#### [ЗАДАНИЯ]
(1) За что итальянские гаишники остановили машину на выезде из Флоренции, согласно отрывку о поездке на «Jolly»?
(2) Продолжите отрывок о поездке на «Jolly», начав сразу после его последней фразы.

#### [ФРАГМЕНТ ТЕКСТА]
# # # # # # #
Оказывали нам знаки внимания и другие водители и пешеходы, однако мне это почему-то не слишком льстило. Впрочем, были и у нашей «малышки» свои плюсы. Я это понял, когда на выезде из Флоренции нас за проезд по «встречке» тормознули итальянские гаишники. Они долго ходили вокруг «Jolly», цокали от восхищении языком и даже пытались отыскать у нее переднее колесо, увидеть которое из-за его глубокой посадки можно было, только встав на колени, отчего со стороны могло показаться, что наша машина движется на воздушной подушке. Позитивных эмоций у стражей порядка было столько, что они отпустили нас с миром.

— Так-то вот! — не без гордости сказал мне Джулио, когда мы отъехали от полицейского поста на достаточное расстояние. — Таких машин, как моя, во всей Флоренции на сегодняшний день только две штуки.
# # # # # # #
#### [ИЗВЛЕЧЁННЫЕ ЗАПИСИ]
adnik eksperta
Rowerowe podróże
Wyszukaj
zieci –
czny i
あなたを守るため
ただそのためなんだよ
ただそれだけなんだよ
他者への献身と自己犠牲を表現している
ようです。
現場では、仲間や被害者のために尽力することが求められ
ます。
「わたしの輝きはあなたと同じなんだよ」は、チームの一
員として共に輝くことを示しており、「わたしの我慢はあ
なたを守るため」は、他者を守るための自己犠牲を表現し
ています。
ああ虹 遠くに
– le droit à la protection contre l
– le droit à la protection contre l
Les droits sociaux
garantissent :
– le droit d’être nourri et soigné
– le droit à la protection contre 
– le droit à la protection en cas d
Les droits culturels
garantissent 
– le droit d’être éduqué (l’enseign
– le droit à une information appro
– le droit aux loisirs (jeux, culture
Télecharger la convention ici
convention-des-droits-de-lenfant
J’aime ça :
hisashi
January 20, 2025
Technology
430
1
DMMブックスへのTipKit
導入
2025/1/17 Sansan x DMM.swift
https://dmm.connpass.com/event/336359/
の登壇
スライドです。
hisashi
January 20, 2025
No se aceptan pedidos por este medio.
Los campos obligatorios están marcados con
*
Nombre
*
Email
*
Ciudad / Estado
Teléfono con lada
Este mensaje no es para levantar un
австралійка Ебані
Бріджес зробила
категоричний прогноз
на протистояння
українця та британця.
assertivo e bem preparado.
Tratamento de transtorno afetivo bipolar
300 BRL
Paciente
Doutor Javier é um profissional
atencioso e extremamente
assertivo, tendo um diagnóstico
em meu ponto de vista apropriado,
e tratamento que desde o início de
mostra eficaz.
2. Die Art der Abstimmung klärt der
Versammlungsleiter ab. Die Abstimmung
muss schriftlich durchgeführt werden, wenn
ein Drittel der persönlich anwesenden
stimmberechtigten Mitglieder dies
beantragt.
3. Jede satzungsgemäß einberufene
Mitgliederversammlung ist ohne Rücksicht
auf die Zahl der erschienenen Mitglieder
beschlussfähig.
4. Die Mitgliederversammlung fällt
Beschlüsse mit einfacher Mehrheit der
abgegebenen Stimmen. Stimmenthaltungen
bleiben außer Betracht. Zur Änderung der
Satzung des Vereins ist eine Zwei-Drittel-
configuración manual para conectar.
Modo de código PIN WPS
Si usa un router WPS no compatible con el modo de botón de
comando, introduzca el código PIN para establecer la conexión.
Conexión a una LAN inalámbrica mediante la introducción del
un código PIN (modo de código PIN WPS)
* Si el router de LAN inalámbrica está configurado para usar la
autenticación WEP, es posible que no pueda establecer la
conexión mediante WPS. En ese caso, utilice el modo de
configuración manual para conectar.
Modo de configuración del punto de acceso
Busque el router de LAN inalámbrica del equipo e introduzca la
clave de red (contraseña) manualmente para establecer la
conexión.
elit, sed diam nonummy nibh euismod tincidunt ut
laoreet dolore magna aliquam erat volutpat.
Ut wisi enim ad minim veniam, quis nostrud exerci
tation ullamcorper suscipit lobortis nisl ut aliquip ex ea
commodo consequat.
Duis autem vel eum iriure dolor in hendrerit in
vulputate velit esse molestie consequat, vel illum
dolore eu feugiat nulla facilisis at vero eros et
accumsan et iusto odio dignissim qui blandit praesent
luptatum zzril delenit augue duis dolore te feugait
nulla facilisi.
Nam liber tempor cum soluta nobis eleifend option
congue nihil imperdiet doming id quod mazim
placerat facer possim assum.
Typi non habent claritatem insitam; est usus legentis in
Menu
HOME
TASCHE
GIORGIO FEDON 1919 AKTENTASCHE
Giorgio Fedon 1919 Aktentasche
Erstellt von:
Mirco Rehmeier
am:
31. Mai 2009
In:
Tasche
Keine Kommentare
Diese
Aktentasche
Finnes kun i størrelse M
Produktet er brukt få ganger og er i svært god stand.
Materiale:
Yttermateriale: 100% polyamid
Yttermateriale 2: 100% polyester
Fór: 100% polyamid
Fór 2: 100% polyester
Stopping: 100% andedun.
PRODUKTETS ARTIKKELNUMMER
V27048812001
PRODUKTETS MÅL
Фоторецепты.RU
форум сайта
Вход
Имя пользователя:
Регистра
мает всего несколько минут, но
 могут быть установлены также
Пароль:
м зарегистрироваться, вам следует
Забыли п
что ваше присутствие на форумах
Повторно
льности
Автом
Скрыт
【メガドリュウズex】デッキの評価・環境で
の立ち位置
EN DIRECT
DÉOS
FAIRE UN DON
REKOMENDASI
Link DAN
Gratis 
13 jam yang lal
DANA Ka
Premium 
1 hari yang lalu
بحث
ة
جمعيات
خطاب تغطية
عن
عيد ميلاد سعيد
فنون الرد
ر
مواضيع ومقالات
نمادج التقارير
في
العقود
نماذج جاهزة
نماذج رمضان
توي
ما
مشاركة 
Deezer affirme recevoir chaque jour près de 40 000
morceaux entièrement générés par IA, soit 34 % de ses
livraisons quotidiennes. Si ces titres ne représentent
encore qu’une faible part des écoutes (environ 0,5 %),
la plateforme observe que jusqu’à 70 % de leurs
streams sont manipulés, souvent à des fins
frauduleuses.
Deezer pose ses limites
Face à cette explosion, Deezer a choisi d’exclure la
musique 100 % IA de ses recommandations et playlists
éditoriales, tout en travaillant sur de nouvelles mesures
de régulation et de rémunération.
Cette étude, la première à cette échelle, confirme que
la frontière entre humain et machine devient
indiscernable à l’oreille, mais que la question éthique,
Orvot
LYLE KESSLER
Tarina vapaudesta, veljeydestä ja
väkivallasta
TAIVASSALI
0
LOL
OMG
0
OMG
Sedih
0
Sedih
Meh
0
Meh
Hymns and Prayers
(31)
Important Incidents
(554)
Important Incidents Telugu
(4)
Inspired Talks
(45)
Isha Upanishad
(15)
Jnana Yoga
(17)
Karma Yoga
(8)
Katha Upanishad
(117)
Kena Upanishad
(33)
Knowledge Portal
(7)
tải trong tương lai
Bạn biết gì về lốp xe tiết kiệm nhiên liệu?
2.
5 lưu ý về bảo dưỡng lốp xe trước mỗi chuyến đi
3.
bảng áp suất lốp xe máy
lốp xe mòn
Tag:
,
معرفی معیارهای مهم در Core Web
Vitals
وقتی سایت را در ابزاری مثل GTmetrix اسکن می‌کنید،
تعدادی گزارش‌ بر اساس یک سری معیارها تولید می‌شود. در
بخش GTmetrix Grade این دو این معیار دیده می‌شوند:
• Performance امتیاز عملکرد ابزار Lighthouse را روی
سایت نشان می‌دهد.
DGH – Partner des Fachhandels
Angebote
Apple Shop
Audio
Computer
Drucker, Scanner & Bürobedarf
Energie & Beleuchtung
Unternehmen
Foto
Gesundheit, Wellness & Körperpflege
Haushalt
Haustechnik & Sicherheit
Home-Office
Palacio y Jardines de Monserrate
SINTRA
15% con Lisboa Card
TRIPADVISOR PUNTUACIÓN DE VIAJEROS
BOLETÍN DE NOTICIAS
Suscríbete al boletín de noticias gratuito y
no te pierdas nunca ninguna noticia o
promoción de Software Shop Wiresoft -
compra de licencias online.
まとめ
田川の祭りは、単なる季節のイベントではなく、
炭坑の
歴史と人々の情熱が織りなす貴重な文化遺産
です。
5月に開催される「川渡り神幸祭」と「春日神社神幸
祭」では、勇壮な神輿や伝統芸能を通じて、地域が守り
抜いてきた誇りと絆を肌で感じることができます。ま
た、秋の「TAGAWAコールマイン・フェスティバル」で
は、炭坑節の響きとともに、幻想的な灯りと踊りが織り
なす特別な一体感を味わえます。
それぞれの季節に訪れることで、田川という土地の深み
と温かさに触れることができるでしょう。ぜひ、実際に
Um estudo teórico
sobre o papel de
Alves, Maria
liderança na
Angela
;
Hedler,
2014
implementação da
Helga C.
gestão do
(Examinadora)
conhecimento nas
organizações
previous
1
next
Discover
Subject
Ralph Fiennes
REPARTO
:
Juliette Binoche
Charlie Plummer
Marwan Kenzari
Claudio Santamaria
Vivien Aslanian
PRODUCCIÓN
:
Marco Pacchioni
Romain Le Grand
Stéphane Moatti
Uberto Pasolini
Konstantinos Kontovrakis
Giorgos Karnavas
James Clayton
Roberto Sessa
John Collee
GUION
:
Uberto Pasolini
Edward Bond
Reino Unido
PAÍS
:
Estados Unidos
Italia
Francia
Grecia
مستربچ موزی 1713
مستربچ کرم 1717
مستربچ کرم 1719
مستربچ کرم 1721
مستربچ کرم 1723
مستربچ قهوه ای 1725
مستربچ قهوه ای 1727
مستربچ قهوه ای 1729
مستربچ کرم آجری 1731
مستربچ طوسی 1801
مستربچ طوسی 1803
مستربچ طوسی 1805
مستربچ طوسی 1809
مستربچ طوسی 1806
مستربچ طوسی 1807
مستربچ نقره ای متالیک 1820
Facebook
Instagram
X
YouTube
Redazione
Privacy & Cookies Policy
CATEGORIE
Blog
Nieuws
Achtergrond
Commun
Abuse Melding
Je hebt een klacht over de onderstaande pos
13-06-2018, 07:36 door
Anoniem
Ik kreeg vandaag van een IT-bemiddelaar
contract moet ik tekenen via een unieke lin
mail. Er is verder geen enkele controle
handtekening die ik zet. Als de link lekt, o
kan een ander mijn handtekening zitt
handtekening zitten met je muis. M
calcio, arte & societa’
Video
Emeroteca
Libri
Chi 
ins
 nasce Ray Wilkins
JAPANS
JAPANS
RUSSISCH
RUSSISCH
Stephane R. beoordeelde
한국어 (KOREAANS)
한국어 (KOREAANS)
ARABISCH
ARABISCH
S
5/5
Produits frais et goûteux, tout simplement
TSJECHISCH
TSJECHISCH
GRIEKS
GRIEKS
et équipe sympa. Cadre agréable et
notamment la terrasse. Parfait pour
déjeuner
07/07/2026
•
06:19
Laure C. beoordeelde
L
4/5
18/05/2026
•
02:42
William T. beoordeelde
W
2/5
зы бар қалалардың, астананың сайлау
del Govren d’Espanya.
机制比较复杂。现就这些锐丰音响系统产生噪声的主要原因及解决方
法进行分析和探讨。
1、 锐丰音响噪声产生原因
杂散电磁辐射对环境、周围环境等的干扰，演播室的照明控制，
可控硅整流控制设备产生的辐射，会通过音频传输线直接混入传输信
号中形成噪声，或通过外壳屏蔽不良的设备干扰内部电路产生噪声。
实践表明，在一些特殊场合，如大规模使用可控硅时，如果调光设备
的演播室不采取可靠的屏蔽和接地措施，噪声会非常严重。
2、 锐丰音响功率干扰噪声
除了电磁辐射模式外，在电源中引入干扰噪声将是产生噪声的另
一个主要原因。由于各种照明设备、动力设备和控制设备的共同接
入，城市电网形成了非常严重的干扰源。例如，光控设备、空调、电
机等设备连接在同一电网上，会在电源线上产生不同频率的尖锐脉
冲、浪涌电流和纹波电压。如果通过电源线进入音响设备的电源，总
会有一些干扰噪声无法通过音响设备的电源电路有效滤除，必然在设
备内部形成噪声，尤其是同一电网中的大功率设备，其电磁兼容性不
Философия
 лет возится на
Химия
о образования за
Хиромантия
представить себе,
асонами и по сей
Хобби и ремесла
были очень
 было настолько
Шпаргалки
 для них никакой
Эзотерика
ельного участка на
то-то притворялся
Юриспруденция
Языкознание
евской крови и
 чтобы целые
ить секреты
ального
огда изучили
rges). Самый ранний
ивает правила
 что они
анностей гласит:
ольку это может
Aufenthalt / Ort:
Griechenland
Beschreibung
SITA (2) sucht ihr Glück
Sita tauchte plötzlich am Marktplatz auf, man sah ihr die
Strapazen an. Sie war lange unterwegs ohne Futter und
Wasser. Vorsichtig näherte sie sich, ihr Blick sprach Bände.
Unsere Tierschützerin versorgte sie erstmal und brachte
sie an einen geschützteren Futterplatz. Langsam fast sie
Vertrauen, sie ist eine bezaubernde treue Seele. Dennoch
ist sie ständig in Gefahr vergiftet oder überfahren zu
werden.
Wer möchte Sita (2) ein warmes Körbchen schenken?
# # # # # # #
#### [ОТВЕТЫ]
(1) Машину остановили за проезд по «встречке».

(2)
Судя по тому, что нам не было слышно вторую, она в этот момент находилась в ремонте.

И вот на таком «раритете» мы с Джулио в один из дней отправились на едва ли не самые престижные корты Италии.

 

БЕЗ КОМПЛЕКСА НЕПОЛНОЦЕННОСТИ

 

Случилось так, что незадолго до поездки в Италию меня избрали вторым человеком в любительском теннисе Союза независимых государств. Официально моя «должность» звучала так: первый вице-президент Союзной ассоциации любительского тенниса (САЛТ). Надо сказать, что наша ассоциация действовала довольно активно, проводя любительские турниры в Москве, Киеве, Минске, Ташкенте, Ялте и других городах дышащей на ладан страны. И вот с целью наладить международные связи я и попросил Джулио отвезти меня в какой-нибудь местный теннисный клуб, что тот охотно и сделал.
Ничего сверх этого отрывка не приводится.